TASK DIRECTIONS: Every entry is to be copied exactly as written, and the pictures are to be skipped.

DATASET EXTRACT:
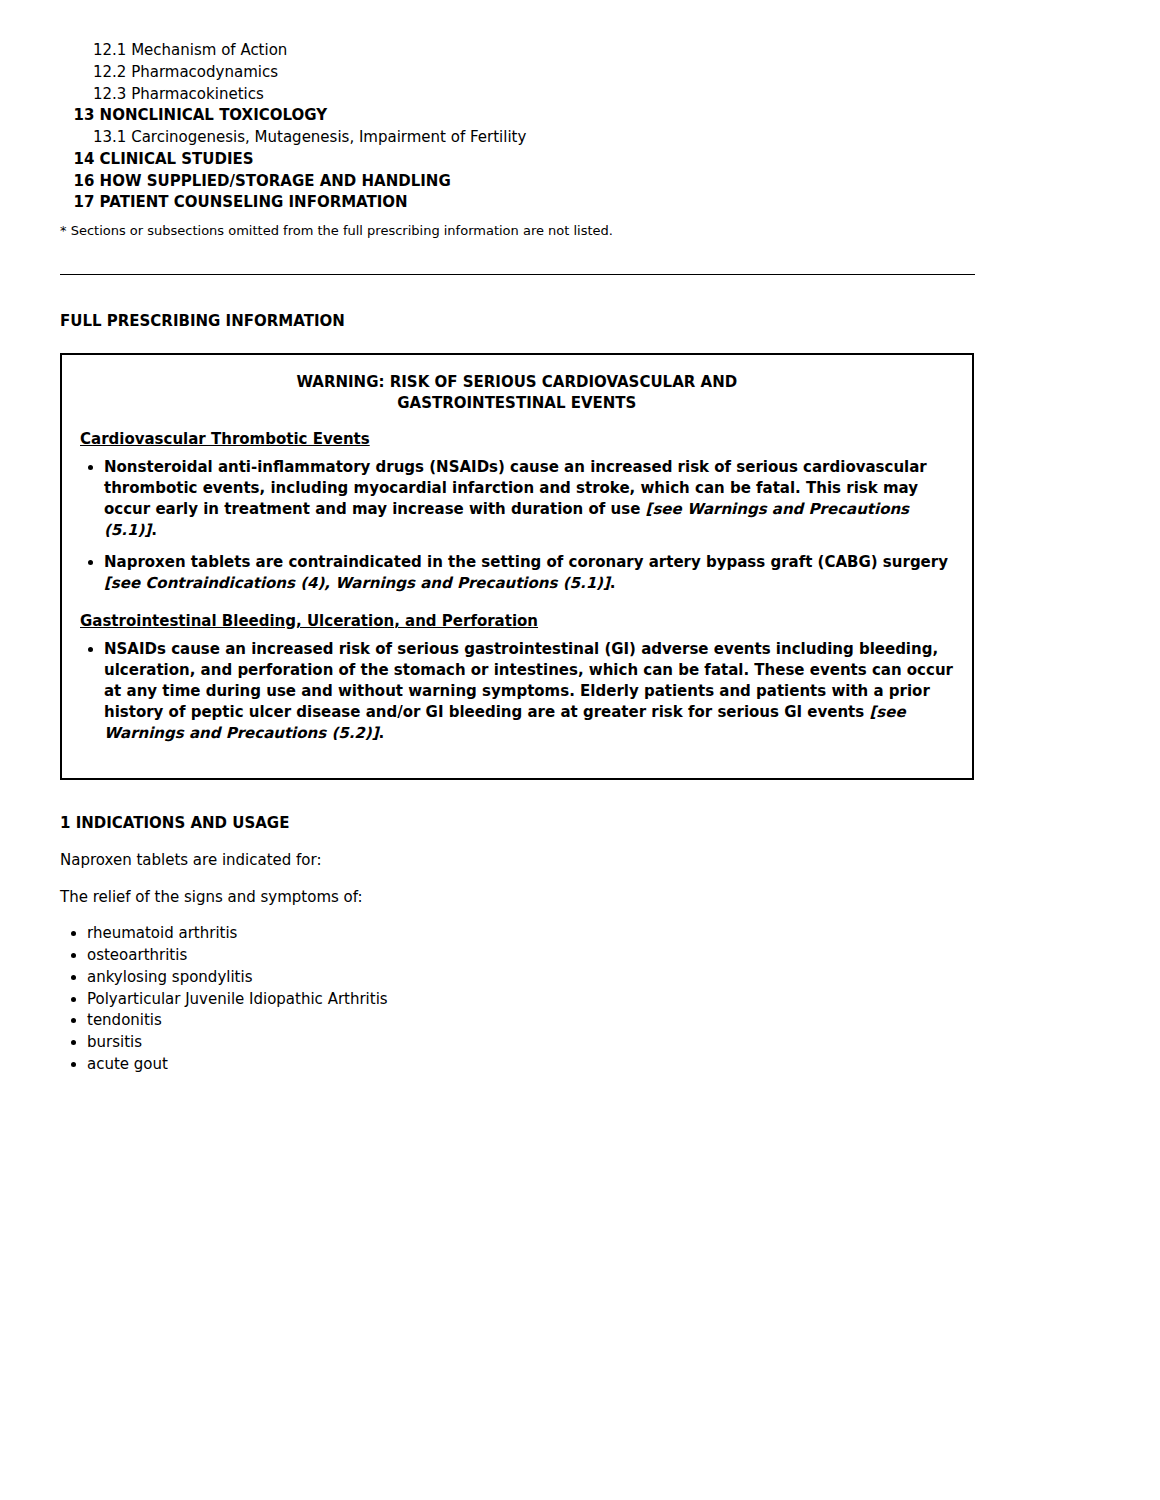12.1 Mechanism of Action
12.2 Pharmacodynamics
12.3 Pharmacokinetics
13 NONCLINICAL TOXICOLOGY
13.1 Carcinogenesis, Mutagenesis, Impairment of Fertility
14 CLINICAL STUDIES
16 HOW SUPPLIED/STORAGE AND HANDLING
17 PATIENT COUNSELING INFORMATION
* Sections or subsections omitted from the full prescribing information are not listed.
FULL PRESCRIBING INFORMATION
WARNING: RISK OF SERIOUS CARDIOVASCULAR AND
GASTROINTESTINAL EVENTS
Cardiovascular Thrombotic Events
Nonsteroidal anti-inflammatory drugs (NSAIDs) cause an increased risk of serious cardiovascular thrombotic events, including myocardial infarction and stroke, which can be fatal. This risk may occur early in treatment and may increase with duration of use [see Warnings and Precautions (5.1)].
Naproxen tablets are contraindicated in the setting of coronary artery bypass graft (CABG) surgery [see Contraindications (4), Warnings and Precautions (5.1)].
Gastrointestinal Bleeding, Ulceration, and Perforation
NSAIDs cause an increased risk of serious gastrointestinal (GI) adverse events including bleeding, ulceration, and perforation of the stomach or intestines, which can be fatal. These events can occur at any time during use and without warning symptoms. Elderly patients and patients with a prior history of peptic ulcer disease and/or GI bleeding are at greater risk for serious GI events [see Warnings and Precautions (5.2)].
1 INDICATIONS AND USAGE
Naproxen tablets are indicated for:
The relief of the signs and symptoms of:
rheumatoid arthritis
osteoarthritis
ankylosing spondylitis
Polyarticular Juvenile Idiopathic Arthritis
tendonitis
bursitis
acute gout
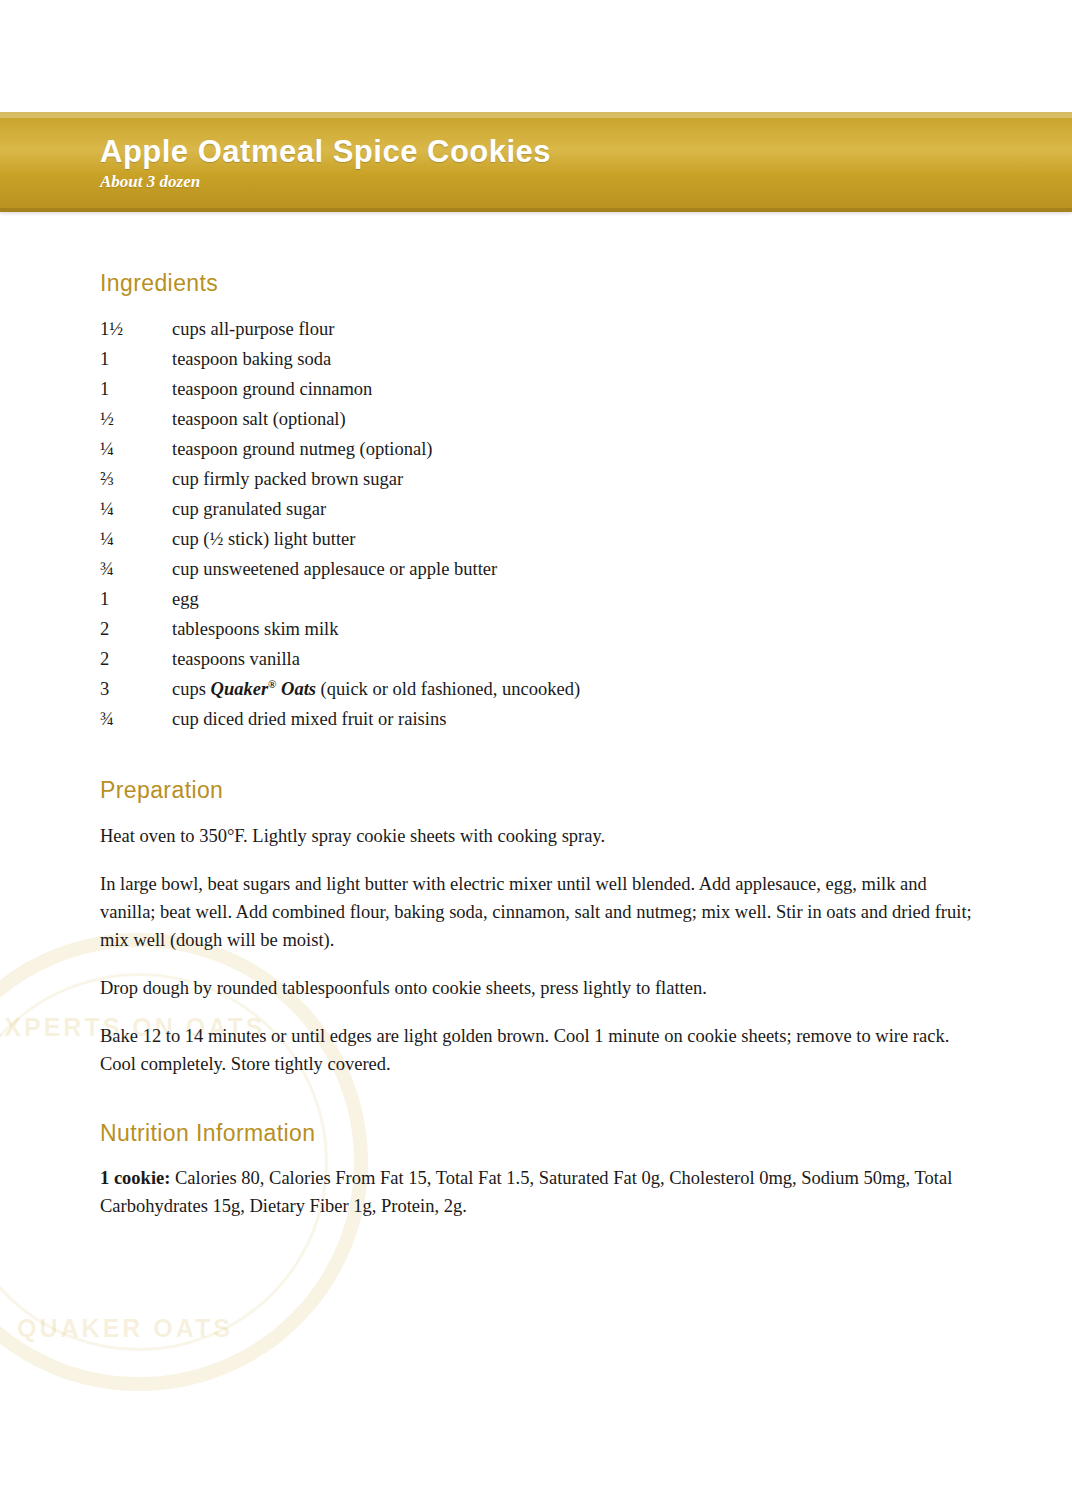EXPERTS ON OATS QUAKER OATS
Apple Oatmeal Spice Cookies
About 3 dozen
Ingredients
| 1½ | cups all-purpose flour |
| 1 | teaspoon baking soda |
| 1 | teaspoon ground cinnamon |
| ½ | teaspoon salt (optional) |
| ¼ | teaspoon ground nutmeg (optional) |
| ⅔ | cup firmly packed brown sugar |
| ¼ | cup granulated sugar |
| ¼ | cup (½ stick) light butter |
| ¾ | cup unsweetened applesauce or apple butter |
| 1 | egg |
| 2 | tablespoons skim milk |
| 2 | teaspoons vanilla |
| 3 | cups Quaker ® Oats (quick or old fashioned, uncooked) |
| ¾ | cup diced dried mixed fruit or raisins |
Preparation
Heat oven to 350°F. Lightly spray cookie sheets with cooking spray.
In large bowl, beat sugars and light butter with electric mixer until well blended. Add applesauce, egg, milk and vanilla; beat well. Add combined flour, baking soda, cinnamon, salt and nutmeg; mix well. Stir in oats and dried fruit; mix well (dough will be moist).
Drop dough by rounded tablespoonfuls onto cookie sheets, press lightly to flatten.
Bake 12 to 14 minutes or until edges are light golden brown. Cool 1 minute on cookie sheets; remove to wire rack. Cool completely. Store tightly covered.
Nutrition Information
1 cookie: Calories 80, Calories From Fat 15, Total Fat 1.5, Saturated Fat 0g, Cholesterol 0mg, Sodium 50mg, Total Carbohydrates 15g, Dietary Fiber 1g, Protein, 2g.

SOLUTION BELOW:
12.1 Mechanism of Action
12.2 Pharmacodynamics
12.3 Pharmacokinetics
13 NONCLINICAL TOXICOLOGY
13.1 Carcinogenesis, Mutagenesis, Impairment of Fertility
14 CLINICAL STUDIES
16 HOW SUPPLIED/STORAGE AND HANDLING
17 PATIENT COUNSELING INFORMATION
* Sections or subsections omitted from the full prescribing information are not listed.
FULL PRESCRIBING INFORMATION
WARNING: RISK OF SERIOUS CARDIOVASCULAR AND
GASTROINTESTINAL EVENTS
Cardiovascular Thrombotic Events
Nonsteroidal anti-inflammatory drugs (NSAIDs) cause an increased risk of serious cardiovascular thrombotic events, including myocardial infarction and stroke, which can be fatal. This risk may occur early in treatment and may increase with duration of use [see Warnings and Precautions (5.1)].
Naproxen tablets are contraindicated in the setting of coronary artery bypass graft (CABG) surgery [see Contraindications (4), Warnings and Precautions (5.1)].
Gastrointestinal Bleeding, Ulceration, and Perforation
NSAIDs cause an increased risk of serious gastrointestinal (GI) adverse events including bleeding, ulceration, and perforation of the stomach or intestines, which can be fatal. These events can occur at any time during use and without warning symptoms. Elderly patients and patients with a prior history of peptic ulcer disease and/or GI bleeding are at greater risk for serious GI events [see Warnings and Precautions (5.2)].
1 INDICATIONS AND USAGE
Naproxen tablets are indicated for:
The relief of the signs and symptoms of:
rheumatoid arthritis
osteoarthritis
ankylosing spondylitis
Polyarticular Juvenile Idiopathic Arthritis
tendonitis
bursitis
acute gout
EXPERTS ON OATS QUAKER OATS
Apple Oatmeal Spice Cookies
About 3 dozen
Ingredients
| 1½ | cups all-purpose flour |
| 1 | teaspoon baking soda |
| 1 | teaspoon ground cinnamon |
| ½ | teaspoon salt (optional) |
| ¼ | teaspoon ground nutmeg (optional) |
| ⅔ | cup firmly packed brown sugar |
| ¼ | cup granulated sugar |
| ¼ | cup (½ stick) light butter |
| ¾ | cup unsweetened applesauce or apple butter |
| 1 | egg |
| 2 | tablespoons skim milk |
| 2 | teaspoons vanilla |
| 3 | cups Quaker ® Oats (quick or old fashioned, uncooked) |
| ¾ | cup diced dried mixed fruit or raisins |
Preparation
Heat oven to 350°F. Lightly spray cookie sheets with cooking spray.
In large bowl, beat sugars and light butter with electric mixer until well blended. Add applesauce, egg, milk and vanilla; beat well. Add combined flour, baking soda, cinnamon, salt and nutmeg; mix well. Stir in oats and dried fruit; mix well (dough will be moist).
Drop dough by rounded tablespoonfuls onto cookie sheets, press lightly to flatten.
Bake 12 to 14 minutes or until edges are light golden brown. Cool 1 minute on cookie sheets; remove to wire rack. Cool completely. Store tightly covered.
Nutrition Information
1 cookie: Calories 80, Calories From Fat 15, Total Fat 1.5, Saturated Fat 0g, Cholesterol 0mg, Sodium 50mg, Total Carbohydrates 15g, Dietary Fiber 1g, Protein, 2g.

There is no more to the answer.